Cyber security in India is not upto the mark and as per the expectations. While the cyber attacks are becoming very targeted and highly sophisticated yet India has not made even the most basic efforts to secure its cyberspace. The cyber security trends and developments in India 2013 provided by Perry4Law and Perry4Law’s Techno Legal Base (PTLB) has also outlined many crucial issues (PDF) that are missing from Indian cyber security initiatives.
For instance, India has no cyber warfare policy. A dedicated cyber warfare policy of India (PDF) must be formulated as soon as possible. Similarly, the critical infrastructure protection in India and its problems, challenges and solutions (PDF) are still to be looked into with great priority. It is only now that India has declared that NTRO would protect the Critical ICT Infrastructures of India.
Similarly, a cyber command for Armed Forces of India was in pipeline for long. Now some progress in this regard has taken place. It has been reported that to counter various forms of cyber attacks, India would soon set up a tri-service cyber command. This development was long due but there was little progress in this regard.
The ministry of defence has a draft on the subject ready which the cabinet committee on security, headed by the prime minister, would be taking up for discussion in the days to come. A note for the cabinet committee on security has been prepared for setting up the tri-service cyber command.
Sources said the office of the chairman, chief of staff committee, has written a detailed note to defence minister AK Antony regarding setting up cyber command. Officials, privy to drafting the cabinet note, have explained that the need to have a cyber command has been felt for a long time, as the cyber security infrastructure of India is “weak”.
This is evident from recent incidents of cyber attacks on India. Last year, Chinese hackers broke into sensitive computer systems at the headquarters of the Eastern Naval Command in Visakhapatnam, where the indigenous nuclear submarine Arihant has been undergoing sea trials.
Recently, Defence Research and Development Organisation (DRDO) computer systems were breached and sensitive files were leaked.
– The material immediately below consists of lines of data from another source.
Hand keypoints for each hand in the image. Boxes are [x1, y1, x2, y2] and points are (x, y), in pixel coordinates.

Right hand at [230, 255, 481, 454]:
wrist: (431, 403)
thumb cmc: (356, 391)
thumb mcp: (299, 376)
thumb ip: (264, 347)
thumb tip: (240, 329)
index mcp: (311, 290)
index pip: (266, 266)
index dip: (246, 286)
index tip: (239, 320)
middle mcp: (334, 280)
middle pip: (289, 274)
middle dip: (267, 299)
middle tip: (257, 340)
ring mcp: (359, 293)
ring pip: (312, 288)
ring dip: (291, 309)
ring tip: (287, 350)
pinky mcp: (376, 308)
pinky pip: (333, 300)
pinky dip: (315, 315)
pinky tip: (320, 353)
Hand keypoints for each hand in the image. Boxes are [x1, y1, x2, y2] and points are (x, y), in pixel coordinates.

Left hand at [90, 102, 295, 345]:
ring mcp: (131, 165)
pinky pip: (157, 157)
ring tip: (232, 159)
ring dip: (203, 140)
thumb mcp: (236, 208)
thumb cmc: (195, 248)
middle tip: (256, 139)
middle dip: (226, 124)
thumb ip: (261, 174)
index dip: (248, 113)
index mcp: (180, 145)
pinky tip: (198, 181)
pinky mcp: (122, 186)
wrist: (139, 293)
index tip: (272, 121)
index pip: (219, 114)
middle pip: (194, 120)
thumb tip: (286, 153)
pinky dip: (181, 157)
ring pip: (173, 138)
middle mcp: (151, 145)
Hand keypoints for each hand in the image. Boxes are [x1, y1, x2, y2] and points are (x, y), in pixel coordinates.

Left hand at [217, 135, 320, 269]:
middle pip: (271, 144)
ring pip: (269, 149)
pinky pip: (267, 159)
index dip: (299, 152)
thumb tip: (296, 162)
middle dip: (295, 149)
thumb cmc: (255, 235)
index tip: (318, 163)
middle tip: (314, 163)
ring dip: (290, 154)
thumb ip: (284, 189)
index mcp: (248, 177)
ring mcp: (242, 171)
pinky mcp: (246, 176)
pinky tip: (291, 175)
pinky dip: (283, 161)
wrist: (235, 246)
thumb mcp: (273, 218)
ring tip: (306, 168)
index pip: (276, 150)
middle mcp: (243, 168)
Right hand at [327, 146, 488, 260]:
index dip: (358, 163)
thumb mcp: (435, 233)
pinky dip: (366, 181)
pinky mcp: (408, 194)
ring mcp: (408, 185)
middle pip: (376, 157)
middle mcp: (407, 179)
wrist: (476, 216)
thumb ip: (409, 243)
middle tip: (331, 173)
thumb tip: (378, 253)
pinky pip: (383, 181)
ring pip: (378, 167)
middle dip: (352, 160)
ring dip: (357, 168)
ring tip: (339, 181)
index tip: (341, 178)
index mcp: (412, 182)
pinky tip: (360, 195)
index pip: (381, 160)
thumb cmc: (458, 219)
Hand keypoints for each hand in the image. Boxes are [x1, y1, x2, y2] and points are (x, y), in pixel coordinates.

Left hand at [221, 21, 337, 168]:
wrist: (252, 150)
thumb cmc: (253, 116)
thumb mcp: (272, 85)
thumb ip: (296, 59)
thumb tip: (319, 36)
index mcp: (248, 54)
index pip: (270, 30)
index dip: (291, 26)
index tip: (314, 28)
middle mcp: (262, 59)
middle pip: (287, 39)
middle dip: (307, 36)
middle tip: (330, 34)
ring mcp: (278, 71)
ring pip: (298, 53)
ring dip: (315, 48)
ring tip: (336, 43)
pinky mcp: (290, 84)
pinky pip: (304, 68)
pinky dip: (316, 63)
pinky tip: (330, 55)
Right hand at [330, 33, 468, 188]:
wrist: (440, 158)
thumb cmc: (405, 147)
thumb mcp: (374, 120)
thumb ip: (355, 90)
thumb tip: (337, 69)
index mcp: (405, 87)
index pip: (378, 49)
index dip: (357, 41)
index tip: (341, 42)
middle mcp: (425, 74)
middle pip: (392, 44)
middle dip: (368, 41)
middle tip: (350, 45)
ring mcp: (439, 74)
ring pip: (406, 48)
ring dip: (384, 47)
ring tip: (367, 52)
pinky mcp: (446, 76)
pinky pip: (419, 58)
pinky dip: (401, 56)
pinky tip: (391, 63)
A top defence ministry officer admitted that India has delayed on the cyber security front. “Cyber command would ensure both offensive and defensive cyber security capabilities. Issues like cyber warfare, cyber espionage and cyber terrorism, etc. would be taken care of by a cyber command.
Prime Minister Manmohan Singh, while addressing the combined commanders conference in November, highlighted the need for developing capacities to counter what he described as “global surveillance operations”.
That NSA whistleblower Edward Snowden had allegedly collected information and intercepted communications in India has lent urgency to setting up a cyber command. As per a recent report, the US is the biggest buyer of malware in the world. Global cyber espionage networks are being actively used to spy on other countries. The command and control servers of malware FinFisher were also found in 36 countries, including India.